Qu’est-ce qui a été le plus compliqué pour vous ?

Gérer la fatigue de la préparation du concours en plus de celle d’enseignant. Et les sacrifices concernant la vie personnelle, comme refuser les sorties…

 

Comment expliquez-vous votre réussite ?

J’avais un bon potentiel mais je manquais de méthode. Cette année, je me suis concentré sur la méthodologie, afin de gérer au mieux les cinq heures d’épreuves écrites. Et le fait d’avoir été contractuel a été déterminant.

 

Enseigner est-il un atout ?

C’est un atout majeur. Pour certains, les stages d’un mois, dans le cadre du master, peuvent suffire. Mais moi, j’avais besoin d’être complètement en autonomie, de me frotter au métier, aux élèves. Cela m’a donné de la crédibilité pour les oraux : je savais de quoi je parlais, j’étais à l’aise et convaincant. Cela m’a aussi montré les difficultés du métier. Et surtout, cela m’a conforté dans mon choix, dans ma vocation.

 

De quelles difficultés parlez-vous ?

Il faut vraiment choisir ce métier parce qu’on l’aime, car c’est un métier difficile. Pour moi, comme pour beaucoup, le plus compliqué reste la gestion de la classe. La première étape est d’oublier la  notion de classe idéale, celle où l’on entendrait les mouches voler. Il s’agit être capable de lâcher assez de lest pour que les élèves ne se sentent pas emprisonnés. Mais il faut aussi poser des règles de vie en classe et surtout de s’y tenir, afin de rester crédible. Il faut signaler les difficultés à la direction le plus tôt possible. Et même, si on se remet toujours en question, il est essentiel d’aller discuter avec les autres enseignants de la classe, afin d’avoir une vision plus globale du problème. Et de s’ôter un peu de la pression du débutant.

 

Quels conseils donneriez-vous à quelqu’un qui voudrait préparer le capes ?

Si l’on n’a pas déjà un pied dans l’enseignement, il est souvent possible de franchir  la barrière des écrits mais pas de réussir les oraux. Alors, je lui conseillerais de passer par le master MEEF. Il prépare parfaitement aux épreuves. Ou sinon d’enseigner,  afin de gagner en crédibilité et d’être conforté dans ses choix. Il vaut mieux postuler auprès des académies qui sont en déficit d’enseignants, comme celles de Créteil ou de Versailles.

 

Quels conseils donneriez-vous à quelqu’un qui prépare un capes de langue ?

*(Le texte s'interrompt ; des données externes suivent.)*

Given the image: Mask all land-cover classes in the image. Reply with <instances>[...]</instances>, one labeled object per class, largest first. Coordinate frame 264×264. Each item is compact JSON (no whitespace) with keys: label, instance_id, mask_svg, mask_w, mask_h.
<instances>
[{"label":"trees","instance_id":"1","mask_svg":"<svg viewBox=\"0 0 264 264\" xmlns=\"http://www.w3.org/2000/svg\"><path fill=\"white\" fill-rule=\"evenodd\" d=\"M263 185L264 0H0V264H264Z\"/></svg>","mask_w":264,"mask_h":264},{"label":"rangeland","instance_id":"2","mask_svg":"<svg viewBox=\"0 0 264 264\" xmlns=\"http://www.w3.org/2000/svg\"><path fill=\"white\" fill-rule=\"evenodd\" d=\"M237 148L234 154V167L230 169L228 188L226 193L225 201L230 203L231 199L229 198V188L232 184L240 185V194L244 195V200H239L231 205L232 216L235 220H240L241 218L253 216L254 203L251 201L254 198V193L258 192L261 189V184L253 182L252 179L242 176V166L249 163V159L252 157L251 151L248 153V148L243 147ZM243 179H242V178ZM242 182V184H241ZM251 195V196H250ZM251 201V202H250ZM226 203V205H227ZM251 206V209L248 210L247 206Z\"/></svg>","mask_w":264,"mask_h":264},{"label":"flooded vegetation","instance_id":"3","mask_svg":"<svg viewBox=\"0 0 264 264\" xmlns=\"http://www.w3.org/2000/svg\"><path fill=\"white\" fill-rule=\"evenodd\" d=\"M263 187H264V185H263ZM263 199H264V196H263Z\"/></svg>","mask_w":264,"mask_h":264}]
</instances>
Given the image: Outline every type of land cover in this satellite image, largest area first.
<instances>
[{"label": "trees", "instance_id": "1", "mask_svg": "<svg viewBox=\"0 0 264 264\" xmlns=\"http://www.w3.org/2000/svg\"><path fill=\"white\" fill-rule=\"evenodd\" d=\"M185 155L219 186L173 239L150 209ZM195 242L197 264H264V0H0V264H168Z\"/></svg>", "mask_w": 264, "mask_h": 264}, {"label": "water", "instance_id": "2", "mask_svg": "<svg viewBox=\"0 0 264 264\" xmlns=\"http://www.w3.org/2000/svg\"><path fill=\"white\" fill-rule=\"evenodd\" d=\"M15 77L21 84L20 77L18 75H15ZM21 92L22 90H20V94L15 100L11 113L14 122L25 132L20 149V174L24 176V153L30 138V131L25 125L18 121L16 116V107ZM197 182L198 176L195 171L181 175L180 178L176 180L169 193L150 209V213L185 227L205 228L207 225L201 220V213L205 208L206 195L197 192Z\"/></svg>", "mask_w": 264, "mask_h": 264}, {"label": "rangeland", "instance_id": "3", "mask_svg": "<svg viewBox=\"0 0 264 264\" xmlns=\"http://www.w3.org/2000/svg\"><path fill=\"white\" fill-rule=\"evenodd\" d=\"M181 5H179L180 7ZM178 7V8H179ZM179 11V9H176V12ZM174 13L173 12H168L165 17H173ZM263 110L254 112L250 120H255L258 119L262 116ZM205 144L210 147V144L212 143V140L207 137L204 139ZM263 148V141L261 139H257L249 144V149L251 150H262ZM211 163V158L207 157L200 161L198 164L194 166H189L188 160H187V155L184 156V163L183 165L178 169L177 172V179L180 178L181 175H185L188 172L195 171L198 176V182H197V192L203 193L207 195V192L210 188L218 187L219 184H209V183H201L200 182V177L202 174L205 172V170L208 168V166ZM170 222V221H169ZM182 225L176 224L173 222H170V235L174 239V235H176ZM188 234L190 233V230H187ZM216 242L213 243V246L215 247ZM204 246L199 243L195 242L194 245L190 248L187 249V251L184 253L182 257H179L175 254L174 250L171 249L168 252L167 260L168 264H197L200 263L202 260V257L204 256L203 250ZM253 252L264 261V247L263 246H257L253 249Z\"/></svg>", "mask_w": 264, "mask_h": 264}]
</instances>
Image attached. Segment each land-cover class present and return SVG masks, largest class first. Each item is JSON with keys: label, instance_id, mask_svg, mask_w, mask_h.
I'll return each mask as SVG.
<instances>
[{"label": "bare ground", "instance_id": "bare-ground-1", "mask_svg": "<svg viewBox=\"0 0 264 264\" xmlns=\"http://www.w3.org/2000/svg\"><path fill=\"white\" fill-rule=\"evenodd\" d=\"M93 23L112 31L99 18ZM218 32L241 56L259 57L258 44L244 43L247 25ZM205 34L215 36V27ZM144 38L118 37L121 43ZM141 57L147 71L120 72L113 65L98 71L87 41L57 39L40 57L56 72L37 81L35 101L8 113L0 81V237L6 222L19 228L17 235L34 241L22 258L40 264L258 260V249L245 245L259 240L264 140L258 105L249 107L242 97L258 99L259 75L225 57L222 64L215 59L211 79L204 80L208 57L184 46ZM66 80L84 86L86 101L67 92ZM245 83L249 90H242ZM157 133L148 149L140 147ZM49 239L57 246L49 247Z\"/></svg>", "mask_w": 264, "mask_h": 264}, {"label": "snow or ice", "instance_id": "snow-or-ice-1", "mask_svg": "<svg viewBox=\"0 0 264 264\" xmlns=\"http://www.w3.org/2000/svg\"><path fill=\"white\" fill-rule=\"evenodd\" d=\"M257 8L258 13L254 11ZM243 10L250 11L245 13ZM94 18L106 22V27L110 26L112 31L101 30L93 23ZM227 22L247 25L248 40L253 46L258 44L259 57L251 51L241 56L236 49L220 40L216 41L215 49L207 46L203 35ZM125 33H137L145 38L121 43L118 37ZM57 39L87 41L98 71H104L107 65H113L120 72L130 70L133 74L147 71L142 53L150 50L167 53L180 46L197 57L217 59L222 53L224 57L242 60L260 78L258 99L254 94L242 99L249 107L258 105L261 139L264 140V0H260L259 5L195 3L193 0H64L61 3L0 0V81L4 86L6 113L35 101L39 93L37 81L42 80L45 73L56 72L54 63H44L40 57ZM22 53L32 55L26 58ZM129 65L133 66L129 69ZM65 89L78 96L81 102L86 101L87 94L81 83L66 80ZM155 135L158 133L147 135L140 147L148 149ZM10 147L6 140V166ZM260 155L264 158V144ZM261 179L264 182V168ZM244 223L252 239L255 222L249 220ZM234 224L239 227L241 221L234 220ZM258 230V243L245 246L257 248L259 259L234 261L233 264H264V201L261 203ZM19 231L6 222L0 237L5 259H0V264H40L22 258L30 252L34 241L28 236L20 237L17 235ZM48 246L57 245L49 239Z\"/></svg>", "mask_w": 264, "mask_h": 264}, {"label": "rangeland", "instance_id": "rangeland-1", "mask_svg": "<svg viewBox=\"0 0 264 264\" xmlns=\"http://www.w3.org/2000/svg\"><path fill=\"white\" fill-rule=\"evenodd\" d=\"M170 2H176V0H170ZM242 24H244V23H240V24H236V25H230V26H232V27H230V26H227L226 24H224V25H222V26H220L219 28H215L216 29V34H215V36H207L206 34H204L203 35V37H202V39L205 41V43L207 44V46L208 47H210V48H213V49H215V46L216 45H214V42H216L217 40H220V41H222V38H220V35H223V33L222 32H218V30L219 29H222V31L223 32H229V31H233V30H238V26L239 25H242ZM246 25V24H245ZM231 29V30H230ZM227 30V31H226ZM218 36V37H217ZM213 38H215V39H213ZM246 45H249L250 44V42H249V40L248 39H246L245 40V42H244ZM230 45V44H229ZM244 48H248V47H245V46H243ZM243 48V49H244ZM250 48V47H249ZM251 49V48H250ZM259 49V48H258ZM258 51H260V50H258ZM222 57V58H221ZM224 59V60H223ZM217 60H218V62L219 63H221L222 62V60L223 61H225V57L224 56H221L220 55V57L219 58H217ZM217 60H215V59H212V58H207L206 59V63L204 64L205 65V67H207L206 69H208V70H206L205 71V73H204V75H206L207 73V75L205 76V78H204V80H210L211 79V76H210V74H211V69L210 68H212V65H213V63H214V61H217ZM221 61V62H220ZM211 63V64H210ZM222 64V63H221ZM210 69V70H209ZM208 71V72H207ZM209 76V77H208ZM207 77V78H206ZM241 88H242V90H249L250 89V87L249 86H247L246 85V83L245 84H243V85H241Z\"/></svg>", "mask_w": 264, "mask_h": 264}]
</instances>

Etudier parfaitement les rapports du jury, tout y est ! Notamment le vocabulaire propre à ce concours, qu’il faut maîtriser. A l’écrit, il faut aller plus loin que ce que disent les documents, réussir à mettre le sujet dans le contexte du pays et avoir une réflexion plus large, qui fera sortir votre copie du lot. Pour cela, il est indispensable de posséder une culture générale solide, d’avoir des connaissances fines de la politique, des genres littéraires et de l’histoire de la civilisation.